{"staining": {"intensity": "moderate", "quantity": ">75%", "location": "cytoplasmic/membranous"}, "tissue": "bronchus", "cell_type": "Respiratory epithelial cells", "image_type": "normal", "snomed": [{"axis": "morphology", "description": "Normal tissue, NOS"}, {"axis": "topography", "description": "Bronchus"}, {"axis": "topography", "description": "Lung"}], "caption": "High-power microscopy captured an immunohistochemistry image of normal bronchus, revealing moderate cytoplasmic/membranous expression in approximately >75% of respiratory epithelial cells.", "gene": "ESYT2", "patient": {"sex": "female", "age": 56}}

================================

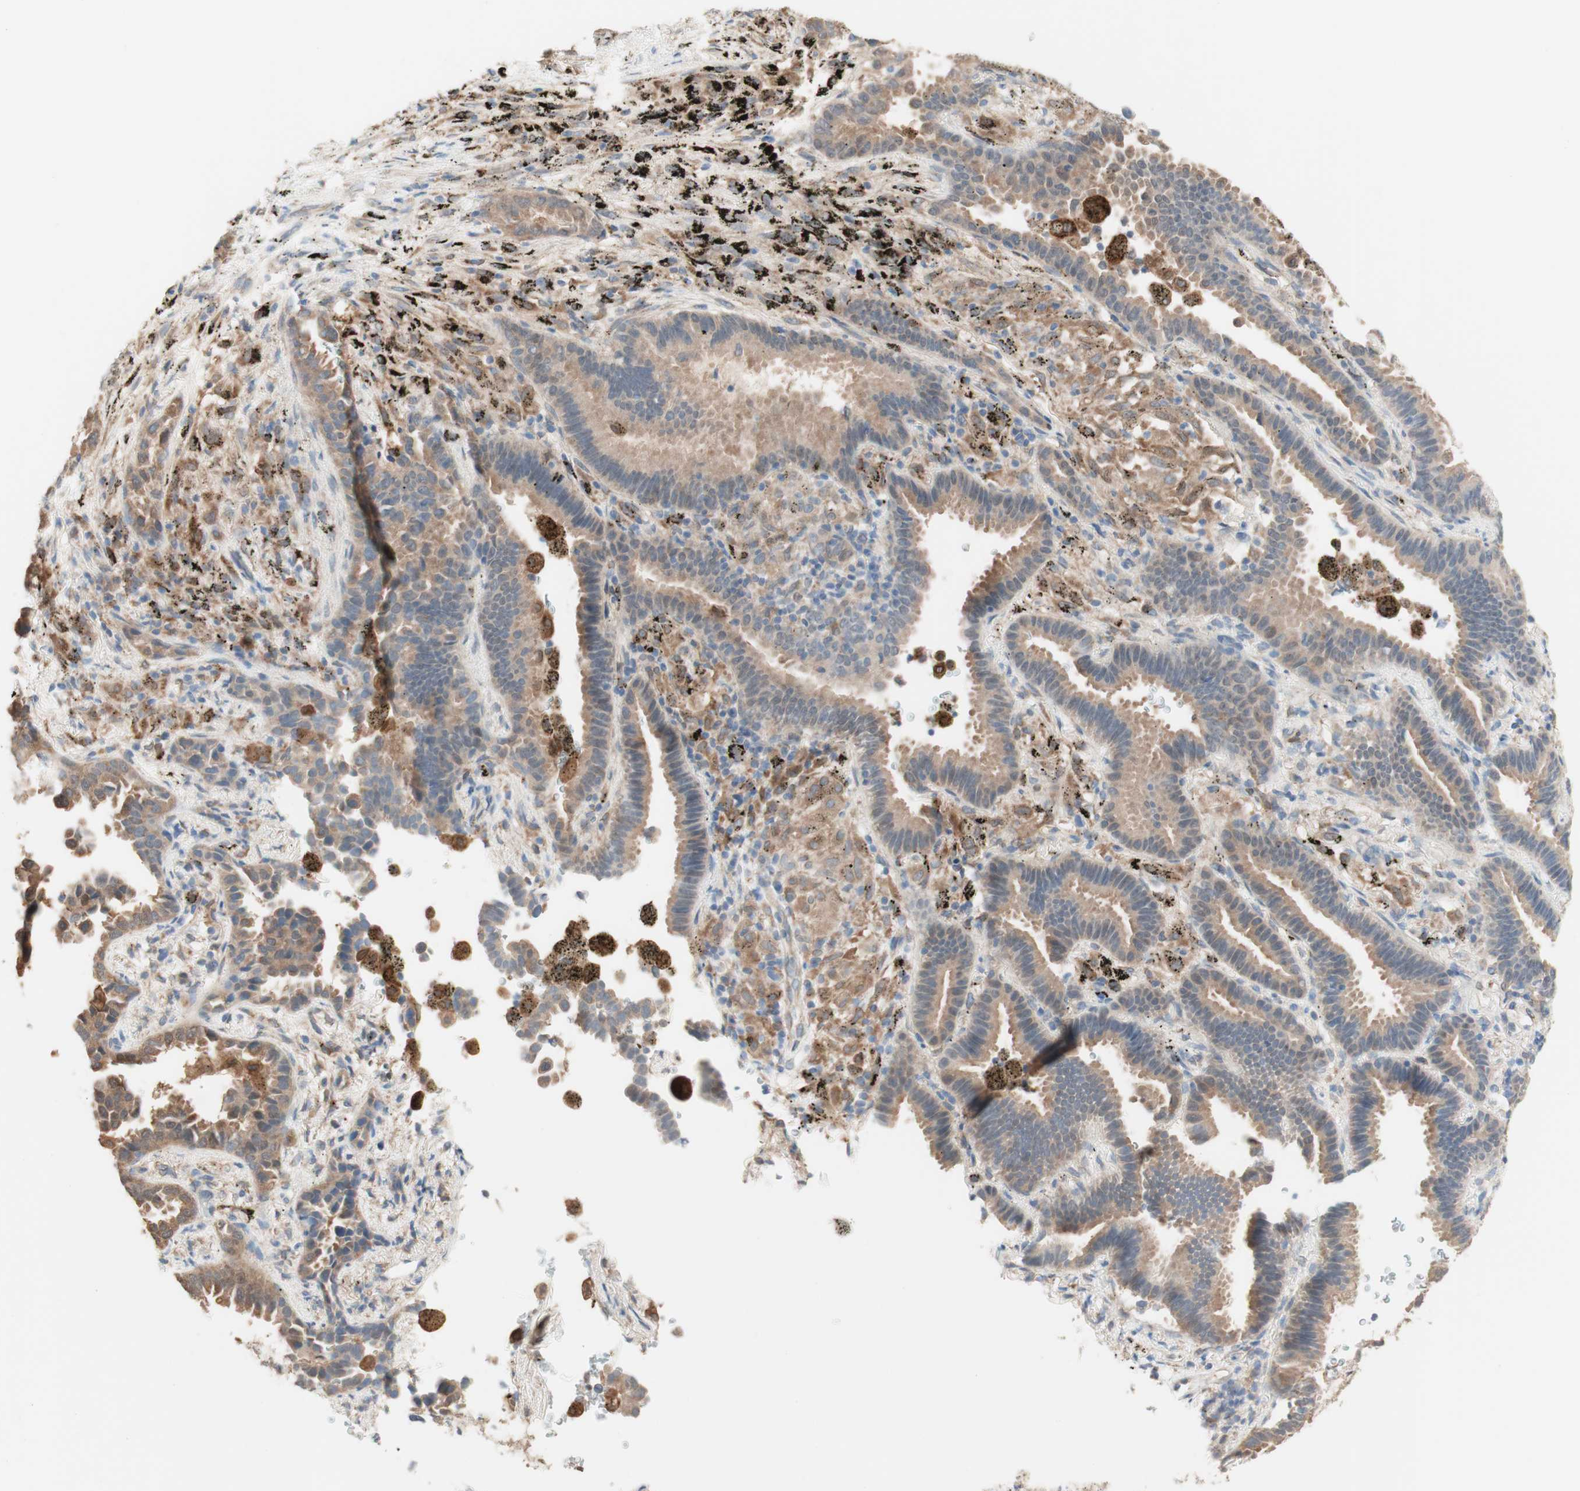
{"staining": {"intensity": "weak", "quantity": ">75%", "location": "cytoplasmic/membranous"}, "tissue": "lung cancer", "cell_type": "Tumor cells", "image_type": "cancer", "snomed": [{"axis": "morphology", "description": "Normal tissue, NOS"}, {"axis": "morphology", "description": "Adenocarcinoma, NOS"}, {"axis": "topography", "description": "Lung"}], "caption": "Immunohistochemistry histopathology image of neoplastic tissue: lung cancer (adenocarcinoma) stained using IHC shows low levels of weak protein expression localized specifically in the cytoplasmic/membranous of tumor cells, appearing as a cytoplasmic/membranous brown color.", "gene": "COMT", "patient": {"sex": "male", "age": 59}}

================================

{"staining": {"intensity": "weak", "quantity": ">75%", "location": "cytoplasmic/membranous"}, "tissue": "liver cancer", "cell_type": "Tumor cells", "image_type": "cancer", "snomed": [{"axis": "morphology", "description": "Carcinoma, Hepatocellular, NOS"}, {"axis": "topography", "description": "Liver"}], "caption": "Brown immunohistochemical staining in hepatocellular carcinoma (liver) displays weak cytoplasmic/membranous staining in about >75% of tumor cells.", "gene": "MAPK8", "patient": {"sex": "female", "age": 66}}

================================

Go through the records above. Copy each line in which the string "female" appears.

{"staining": {"intensity": "moderate", "quantity": ">75%", "location": "cytoplasmic/membranous"}, "tissue": "bronchus", "cell_type": "Respiratory epithelial cells", "image_type": "normal", "snomed": [{"axis": "morphology", "description": "Normal tissue, NOS"}, {"axis": "topography", "description": "Bronchus"}, {"axis": "topography", "description": "Lung"}], "caption": "High-power microscopy captured an immunohistochemistry image of normal bronchus, revealing moderate cytoplasmic/membranous expression in approximately >75% of respiratory epithelial cells.", "gene": "ESYT2", "patient": {"sex": "female", "age": 56}}
{"staining": {"intensity": "weak", "quantity": ">75%", "location": "cytoplasmic/membranous"}, "tissue": "liver cancer", "cell_type": "Tumor cells", "image_type": "cancer", "snomed": [{"axis": "morphology", "description": "Carcinoma, Hepatocellular, NOS"}, {"axis": "topography", "description": "Liver"}], "caption": "Brown immunohistochemical staining in hepatocellular carcinoma (liver) displays weak cytoplasmic/membranous staining in about >75% of tumor cells.", "gene": "MAPK8", "patient": {"sex": "female", "age": 66}}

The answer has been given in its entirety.